* THE PROBLEM *
Locate the line bearing "Smoking is not" in the material below, then reproduce it and each following line up to and including the line bearing "2.10 | 1.30 |".

* RECORDS SUPPLIED *
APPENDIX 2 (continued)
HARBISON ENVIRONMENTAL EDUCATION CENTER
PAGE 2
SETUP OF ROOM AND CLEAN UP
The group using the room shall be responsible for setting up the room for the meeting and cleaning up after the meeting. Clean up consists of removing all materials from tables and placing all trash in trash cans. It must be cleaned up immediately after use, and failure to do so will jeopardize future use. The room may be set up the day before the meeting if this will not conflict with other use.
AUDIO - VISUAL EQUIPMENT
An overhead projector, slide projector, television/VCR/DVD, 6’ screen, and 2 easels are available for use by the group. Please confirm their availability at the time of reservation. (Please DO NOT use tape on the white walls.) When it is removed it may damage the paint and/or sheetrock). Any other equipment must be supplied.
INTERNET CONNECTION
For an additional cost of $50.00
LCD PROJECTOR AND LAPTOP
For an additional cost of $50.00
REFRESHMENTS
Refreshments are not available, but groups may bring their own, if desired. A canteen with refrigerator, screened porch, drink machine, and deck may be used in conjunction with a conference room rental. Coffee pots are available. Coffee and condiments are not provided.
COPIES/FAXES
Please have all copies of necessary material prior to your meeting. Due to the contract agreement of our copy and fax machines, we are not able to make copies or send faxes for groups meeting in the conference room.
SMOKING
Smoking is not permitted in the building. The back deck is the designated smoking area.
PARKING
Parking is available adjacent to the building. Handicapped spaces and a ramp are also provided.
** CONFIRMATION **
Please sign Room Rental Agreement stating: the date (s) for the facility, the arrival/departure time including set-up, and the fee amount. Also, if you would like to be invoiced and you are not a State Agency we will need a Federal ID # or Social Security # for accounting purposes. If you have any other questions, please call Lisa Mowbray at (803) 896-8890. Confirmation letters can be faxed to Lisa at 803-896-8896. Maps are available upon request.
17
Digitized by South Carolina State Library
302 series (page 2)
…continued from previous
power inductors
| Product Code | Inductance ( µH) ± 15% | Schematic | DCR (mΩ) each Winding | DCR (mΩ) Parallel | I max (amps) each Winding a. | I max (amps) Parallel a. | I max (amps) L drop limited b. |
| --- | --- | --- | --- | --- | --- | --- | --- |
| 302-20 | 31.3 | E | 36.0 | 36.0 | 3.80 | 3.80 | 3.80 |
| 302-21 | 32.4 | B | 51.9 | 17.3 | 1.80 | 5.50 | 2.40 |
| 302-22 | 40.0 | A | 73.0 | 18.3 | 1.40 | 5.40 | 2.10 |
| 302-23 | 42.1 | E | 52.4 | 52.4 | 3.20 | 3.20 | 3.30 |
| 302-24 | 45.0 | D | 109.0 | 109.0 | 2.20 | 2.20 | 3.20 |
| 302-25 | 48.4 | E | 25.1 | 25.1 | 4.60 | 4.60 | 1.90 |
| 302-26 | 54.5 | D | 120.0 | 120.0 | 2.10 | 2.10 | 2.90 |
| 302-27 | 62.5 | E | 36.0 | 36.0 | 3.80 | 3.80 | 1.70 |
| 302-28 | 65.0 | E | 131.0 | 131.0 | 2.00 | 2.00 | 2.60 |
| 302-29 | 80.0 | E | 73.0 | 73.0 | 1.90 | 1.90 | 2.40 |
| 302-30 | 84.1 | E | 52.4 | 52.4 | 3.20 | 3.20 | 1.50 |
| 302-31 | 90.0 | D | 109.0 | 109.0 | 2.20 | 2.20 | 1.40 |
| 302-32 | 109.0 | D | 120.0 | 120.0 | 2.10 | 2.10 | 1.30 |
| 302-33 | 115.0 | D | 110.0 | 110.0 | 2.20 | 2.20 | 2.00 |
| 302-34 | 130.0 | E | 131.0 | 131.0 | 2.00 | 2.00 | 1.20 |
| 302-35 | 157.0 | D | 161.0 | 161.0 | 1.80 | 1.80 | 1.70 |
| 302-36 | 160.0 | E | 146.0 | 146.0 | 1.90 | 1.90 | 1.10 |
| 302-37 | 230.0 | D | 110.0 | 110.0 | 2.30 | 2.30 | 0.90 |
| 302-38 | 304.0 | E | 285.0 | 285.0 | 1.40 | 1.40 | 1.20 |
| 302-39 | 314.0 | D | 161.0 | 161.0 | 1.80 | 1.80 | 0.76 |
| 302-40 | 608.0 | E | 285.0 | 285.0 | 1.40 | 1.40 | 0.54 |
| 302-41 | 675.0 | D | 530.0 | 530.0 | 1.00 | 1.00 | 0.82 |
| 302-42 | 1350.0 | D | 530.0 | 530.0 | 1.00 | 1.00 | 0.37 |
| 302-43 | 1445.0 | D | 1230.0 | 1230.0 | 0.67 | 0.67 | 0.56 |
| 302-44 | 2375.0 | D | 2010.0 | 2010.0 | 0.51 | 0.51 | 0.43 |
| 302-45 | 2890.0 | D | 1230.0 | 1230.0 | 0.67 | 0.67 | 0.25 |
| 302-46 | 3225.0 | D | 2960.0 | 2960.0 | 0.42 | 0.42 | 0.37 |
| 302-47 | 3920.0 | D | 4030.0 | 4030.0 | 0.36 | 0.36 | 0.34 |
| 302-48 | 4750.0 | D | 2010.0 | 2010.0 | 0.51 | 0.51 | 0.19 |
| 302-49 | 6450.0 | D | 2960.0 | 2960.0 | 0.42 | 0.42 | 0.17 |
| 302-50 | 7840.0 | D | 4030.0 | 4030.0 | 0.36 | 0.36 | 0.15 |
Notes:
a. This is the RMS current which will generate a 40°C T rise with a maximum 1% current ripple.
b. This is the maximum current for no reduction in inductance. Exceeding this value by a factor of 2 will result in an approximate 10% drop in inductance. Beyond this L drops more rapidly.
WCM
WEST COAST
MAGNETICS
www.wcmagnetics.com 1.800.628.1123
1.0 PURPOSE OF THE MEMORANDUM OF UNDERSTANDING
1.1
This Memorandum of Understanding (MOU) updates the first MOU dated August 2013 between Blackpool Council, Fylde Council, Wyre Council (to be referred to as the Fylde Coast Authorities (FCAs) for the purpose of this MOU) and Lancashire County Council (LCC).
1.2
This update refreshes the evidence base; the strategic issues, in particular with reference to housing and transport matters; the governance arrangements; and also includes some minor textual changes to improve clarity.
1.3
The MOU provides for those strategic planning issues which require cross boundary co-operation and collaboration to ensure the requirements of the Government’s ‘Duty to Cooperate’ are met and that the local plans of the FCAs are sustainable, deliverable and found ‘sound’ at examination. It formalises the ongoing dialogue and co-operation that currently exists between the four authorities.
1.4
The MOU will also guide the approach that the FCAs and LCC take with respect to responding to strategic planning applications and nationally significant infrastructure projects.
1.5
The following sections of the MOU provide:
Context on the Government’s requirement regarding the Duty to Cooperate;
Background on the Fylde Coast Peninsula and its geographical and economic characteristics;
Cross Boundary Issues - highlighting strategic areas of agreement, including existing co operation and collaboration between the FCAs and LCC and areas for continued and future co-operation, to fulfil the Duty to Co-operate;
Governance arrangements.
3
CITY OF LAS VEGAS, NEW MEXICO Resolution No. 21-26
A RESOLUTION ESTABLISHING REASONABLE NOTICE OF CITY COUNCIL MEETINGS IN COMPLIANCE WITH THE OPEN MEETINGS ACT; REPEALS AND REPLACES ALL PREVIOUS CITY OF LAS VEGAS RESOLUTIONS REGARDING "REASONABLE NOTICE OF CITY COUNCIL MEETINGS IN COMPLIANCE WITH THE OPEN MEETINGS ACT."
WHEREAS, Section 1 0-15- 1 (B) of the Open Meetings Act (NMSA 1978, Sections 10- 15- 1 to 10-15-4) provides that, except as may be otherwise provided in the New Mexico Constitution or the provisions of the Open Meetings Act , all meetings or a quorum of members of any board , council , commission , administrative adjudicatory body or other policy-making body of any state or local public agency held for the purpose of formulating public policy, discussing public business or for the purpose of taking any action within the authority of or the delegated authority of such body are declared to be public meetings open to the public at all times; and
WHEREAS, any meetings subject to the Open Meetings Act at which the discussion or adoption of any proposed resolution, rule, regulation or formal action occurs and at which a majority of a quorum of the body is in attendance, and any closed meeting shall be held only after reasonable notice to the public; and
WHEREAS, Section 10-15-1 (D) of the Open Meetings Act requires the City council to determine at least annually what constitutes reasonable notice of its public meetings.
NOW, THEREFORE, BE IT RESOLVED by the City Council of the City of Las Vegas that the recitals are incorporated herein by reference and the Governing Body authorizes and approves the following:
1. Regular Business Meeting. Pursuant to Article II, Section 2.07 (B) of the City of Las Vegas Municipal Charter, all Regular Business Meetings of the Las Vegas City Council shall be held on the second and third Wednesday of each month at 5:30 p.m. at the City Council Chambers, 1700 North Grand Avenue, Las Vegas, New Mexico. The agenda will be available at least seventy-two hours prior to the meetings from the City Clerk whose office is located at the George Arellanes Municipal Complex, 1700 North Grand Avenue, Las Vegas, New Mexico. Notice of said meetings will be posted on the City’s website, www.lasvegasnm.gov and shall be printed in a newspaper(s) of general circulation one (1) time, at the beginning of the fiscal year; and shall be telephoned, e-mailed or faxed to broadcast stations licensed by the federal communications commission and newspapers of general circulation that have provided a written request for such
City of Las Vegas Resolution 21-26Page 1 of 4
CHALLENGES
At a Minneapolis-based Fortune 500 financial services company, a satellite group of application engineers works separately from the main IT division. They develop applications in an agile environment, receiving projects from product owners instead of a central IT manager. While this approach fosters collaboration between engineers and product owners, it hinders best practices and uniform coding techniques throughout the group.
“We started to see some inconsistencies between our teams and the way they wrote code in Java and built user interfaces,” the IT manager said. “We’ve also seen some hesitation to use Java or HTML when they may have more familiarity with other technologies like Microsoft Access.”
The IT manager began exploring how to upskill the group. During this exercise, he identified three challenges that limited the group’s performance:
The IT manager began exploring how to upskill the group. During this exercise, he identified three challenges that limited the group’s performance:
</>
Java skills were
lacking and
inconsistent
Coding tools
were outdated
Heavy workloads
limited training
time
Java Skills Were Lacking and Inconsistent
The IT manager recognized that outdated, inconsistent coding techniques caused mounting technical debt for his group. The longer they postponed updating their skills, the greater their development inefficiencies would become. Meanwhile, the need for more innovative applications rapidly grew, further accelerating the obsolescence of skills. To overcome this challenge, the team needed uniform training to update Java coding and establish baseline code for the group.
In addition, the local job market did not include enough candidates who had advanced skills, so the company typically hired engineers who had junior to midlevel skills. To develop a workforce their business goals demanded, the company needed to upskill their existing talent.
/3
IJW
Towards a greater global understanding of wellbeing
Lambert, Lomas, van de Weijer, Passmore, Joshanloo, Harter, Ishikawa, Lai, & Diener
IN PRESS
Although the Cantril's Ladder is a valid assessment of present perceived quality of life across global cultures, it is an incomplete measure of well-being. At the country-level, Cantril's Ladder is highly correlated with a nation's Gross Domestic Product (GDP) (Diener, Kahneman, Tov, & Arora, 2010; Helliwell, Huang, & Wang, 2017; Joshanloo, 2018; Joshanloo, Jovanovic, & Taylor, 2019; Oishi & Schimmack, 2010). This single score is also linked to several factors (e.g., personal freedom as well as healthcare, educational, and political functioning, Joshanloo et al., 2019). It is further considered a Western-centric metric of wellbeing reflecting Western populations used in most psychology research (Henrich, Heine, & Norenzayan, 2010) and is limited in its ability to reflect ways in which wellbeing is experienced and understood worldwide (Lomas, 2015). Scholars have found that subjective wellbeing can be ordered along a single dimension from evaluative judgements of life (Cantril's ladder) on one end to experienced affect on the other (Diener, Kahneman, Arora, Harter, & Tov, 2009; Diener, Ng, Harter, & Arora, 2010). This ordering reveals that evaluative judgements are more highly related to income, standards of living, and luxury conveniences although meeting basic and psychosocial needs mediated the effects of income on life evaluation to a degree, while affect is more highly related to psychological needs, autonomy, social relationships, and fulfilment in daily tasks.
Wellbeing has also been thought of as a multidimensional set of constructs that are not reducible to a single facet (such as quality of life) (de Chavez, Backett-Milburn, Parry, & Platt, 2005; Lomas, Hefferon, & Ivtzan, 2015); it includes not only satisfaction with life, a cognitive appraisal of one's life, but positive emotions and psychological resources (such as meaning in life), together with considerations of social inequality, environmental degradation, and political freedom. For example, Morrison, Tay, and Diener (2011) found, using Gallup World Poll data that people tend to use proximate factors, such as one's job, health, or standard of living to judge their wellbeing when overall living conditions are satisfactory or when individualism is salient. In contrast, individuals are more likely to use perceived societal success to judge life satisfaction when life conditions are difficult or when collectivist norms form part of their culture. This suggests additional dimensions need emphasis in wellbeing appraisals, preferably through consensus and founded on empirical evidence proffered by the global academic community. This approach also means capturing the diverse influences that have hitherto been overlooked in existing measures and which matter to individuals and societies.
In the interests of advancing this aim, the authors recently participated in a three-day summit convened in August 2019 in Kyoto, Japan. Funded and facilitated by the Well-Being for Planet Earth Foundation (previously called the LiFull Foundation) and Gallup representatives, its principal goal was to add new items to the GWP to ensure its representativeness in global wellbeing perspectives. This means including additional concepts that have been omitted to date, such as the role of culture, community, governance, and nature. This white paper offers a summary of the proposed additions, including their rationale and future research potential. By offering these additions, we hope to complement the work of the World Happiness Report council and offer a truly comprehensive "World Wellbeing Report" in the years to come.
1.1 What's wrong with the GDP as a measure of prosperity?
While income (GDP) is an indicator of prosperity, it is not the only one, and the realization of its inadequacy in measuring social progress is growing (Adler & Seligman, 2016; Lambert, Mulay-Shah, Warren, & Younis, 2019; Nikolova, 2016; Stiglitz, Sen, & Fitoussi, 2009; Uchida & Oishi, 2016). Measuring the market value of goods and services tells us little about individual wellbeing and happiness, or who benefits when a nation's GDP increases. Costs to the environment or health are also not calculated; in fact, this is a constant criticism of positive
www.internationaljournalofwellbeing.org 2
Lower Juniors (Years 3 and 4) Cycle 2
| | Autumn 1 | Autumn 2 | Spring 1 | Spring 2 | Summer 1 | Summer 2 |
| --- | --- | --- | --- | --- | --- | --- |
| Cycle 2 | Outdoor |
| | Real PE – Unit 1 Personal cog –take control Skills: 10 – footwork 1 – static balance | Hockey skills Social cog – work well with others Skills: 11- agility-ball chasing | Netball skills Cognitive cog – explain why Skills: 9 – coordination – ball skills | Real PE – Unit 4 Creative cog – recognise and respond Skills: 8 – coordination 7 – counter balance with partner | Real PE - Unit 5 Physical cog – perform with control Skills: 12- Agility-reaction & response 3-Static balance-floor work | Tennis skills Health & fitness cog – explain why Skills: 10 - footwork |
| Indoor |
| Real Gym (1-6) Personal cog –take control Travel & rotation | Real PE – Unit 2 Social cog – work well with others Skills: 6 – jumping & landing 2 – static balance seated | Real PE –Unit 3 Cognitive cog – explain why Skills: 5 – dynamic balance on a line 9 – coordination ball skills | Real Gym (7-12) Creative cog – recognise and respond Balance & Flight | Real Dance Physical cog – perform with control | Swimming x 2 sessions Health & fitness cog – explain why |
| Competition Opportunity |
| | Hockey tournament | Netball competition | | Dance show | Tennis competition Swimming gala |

* WRITTEN ANSWER *
Smoking is not permitted in the building. The back deck is the designated smoking area.
PARKING
Parking is available adjacent to the building. Handicapped spaces and a ramp are also provided.
** CONFIRMATION **
Please sign Room Rental Agreement stating: the date (s) for the facility, the arrival/departure time including set-up, and the fee amount. Also, if you would like to be invoiced and you are not a State Agency we will need a Federal ID # or Social Security # for accounting purposes. If you have any other questions, please call Lisa Mowbray at (803) 896-8890. Confirmation letters can be faxed to Lisa at 803-896-8896. Maps are available upon request.
17
Digitized by South Carolina State Library
302 series (page 2)
…continued from previous
power inductors
| Product Code | Inductance ( µH) ± 15% | Schematic | DCR (mΩ) each Winding | DCR (mΩ) Parallel | I max (amps) each Winding a. | I max (amps) Parallel a. | I max (amps) L drop limited b. |
| --- | --- | --- | --- | --- | --- | --- | --- |
| 302-20 | 31.3 | E | 36.0 | 36.0 | 3.80 | 3.80 | 3.80 |
| 302-21 | 32.4 | B | 51.9 | 17.3 | 1.80 | 5.50 | 2.40 |
| 302-22 | 40.0 | A | 73.0 | 18.3 | 1.40 | 5.40 | 2.10 |
| 302-23 | 42.1 | E | 52.4 | 52.4 | 3.20 | 3.20 | 3.30 |
| 302-24 | 45.0 | D | 109.0 | 109.0 | 2.20 | 2.20 | 3.20 |
| 302-25 | 48.4 | E | 25.1 | 25.1 | 4.60 | 4.60 | 1.90 |
| 302-26 | 54.5 | D | 120.0 | 120.0 | 2.10 | 2.10 | 2.90 |
| 302-27 | 62.5 | E | 36.0 | 36.0 | 3.80 | 3.80 | 1.70 |
| 302-28 | 65.0 | E | 131.0 | 131.0 | 2.00 | 2.00 | 2.60 |
| 302-29 | 80.0 | E | 73.0 | 73.0 | 1.90 | 1.90 | 2.40 |
| 302-30 | 84.1 | E | 52.4 | 52.4 | 3.20 | 3.20 | 1.50 |
| 302-31 | 90.0 | D | 109.0 | 109.0 | 2.20 | 2.20 | 1.40 |
| 302-32 | 109.0 | D | 120.0 | 120.0 | 2.10 | 2.10 | 1.30 |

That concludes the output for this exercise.